Black M respondeu passados três meses com o single “Je Suis Chez Moi”, ou  seja, “estou em casa” – algo óbvio para a maior parte de nós, mas não para Le Pen, para quem a França  pertence apenas a alguns franceses, com  a cor de pele certa. Na canção, que inclui uma referência explícita ao tweet de Marion, afirma o orgulho em ser francês de origem guineense e a dificuldade de viver com o olhar por vezes esquivo dos seus compatriotas, talvez por ser demasiado escuro. Lembra o avô, senegalês que  lutou pela França na segunda guerra mundial, o que devia ser irrelevante para o lugar de Black M num país democrático. O facto de o cantor se socorrer dos créditos bélicos do antepassado testemunha a violência que os nacionalistas da laia de  Le Pen impõem aos seus compatriotas de outras etnias.

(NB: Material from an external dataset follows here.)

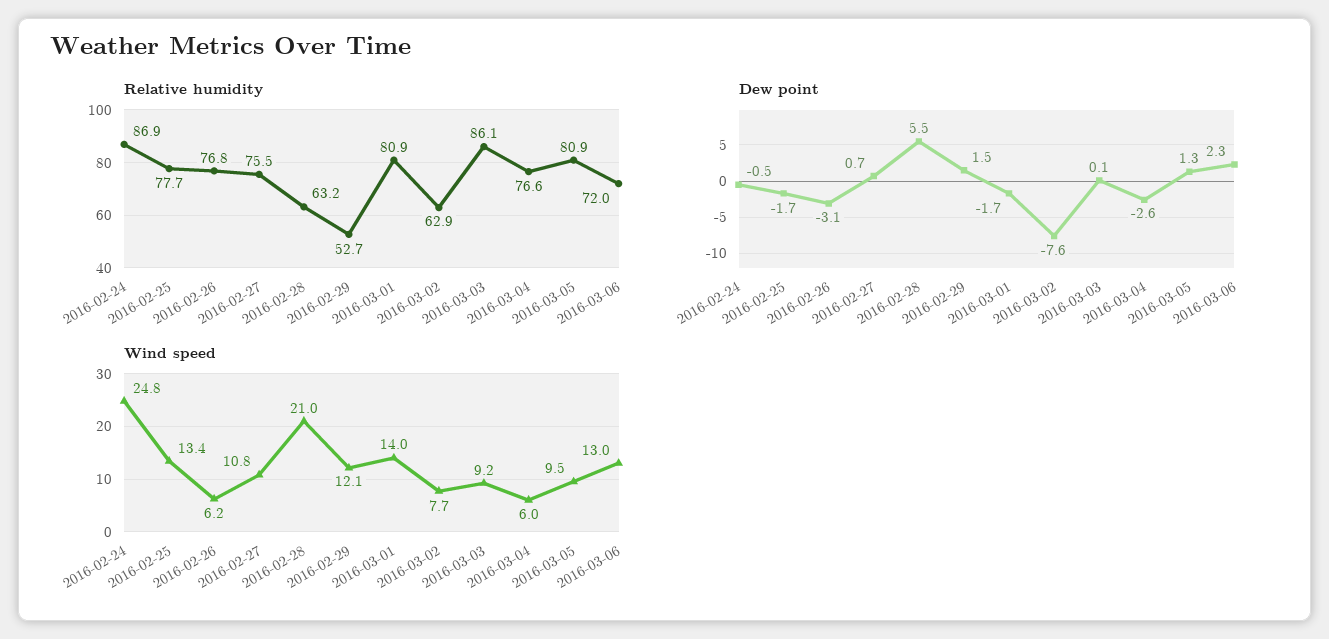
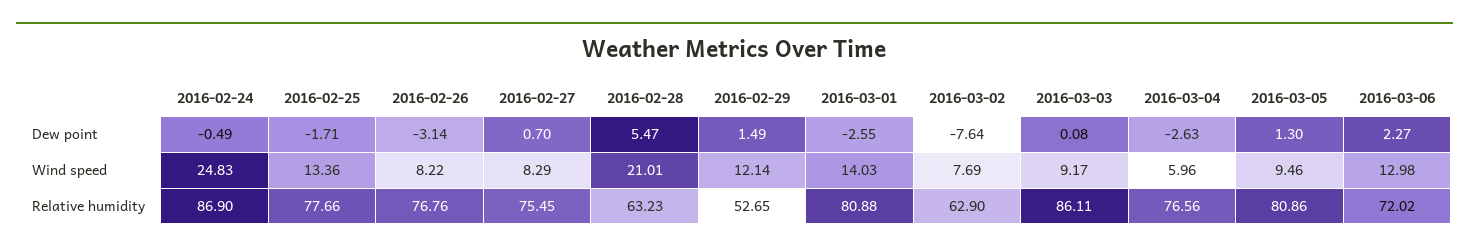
Dew point, 2016-03-01: -1.7 -> -2.55
Wind speed, 2016-02-26: 6.2 -> 8.22
Wind speed, 2016-02-27: 10.8 -> 8.29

No capítulo “defesa das liberdades fundamentais” do curriculum de Marine Le Pen, aconselho também uma pesquisa sobre as inúmeras queixas da imprensa local nos municípios com presidentes do Front National, ou uma análise à exclusão de alguns media da cobertura  da candidatura presidencial da própria.

Antecipo que quem defendeu o direito da Web Summit a convidar Le Pen em nome da liberdade expressão, como João Miguel Tavares nas páginas do PÚBLICO, entende que a diferença entre nós, os democratas liberais, e Marine Le Pen, é que nós lhe permitimos que se exprima livremente. Mas uma coisa é tolerar a existência de um partido como o seu ou que ela visite Portugal – como já fizeram outros membros do seu partido – a convite do PNR. Outra é acolhê-la num evento patrocinado duplamente pelo estado português, com dinheiro e presenças ilustres. A democracia não pode ser ingénua e alimentar desta forma os seus piores inimigos, ou acordará um dia como Sigourney Weaver, com um Allien a sair-lhe das entranhas. Aliás, comemorar a Batalha de Verdun recorda-nos, ano após ano, que a nossa organização política atual não está garantida perenemente.

Porque das duas, uma. Ou a Web Summit é um encontro internacional de empreendedores da Web – e então admito até que possa justificar-se que o governo português subsidie o evento, mas Paddy Cosgrove tem de explicar melhor que créditos tem Marine Le Pen para falar sobre o tema. Ou então a Web Summit é um circo montado para dar dinheiro aos ganhar aos seus organizadores, onde qualquer bizarria como um homem (ou, neste caso, mulher) elefante ajuda a ganhar mais uns trocos. Nada contra, mas então o governo e a Câmara de Lisboa não devem meter-se nisso. Num momento em que o seu partido enfrenta graves problemas financeiros e a possível bancarrota, entre outras razões  devido a vários processos judiciais, compreendo que convenha a Marine Le Pen ter palco e, melhor ainda, ser paga por ele; mas, por favor, não com o dinheiro dos meus impostos.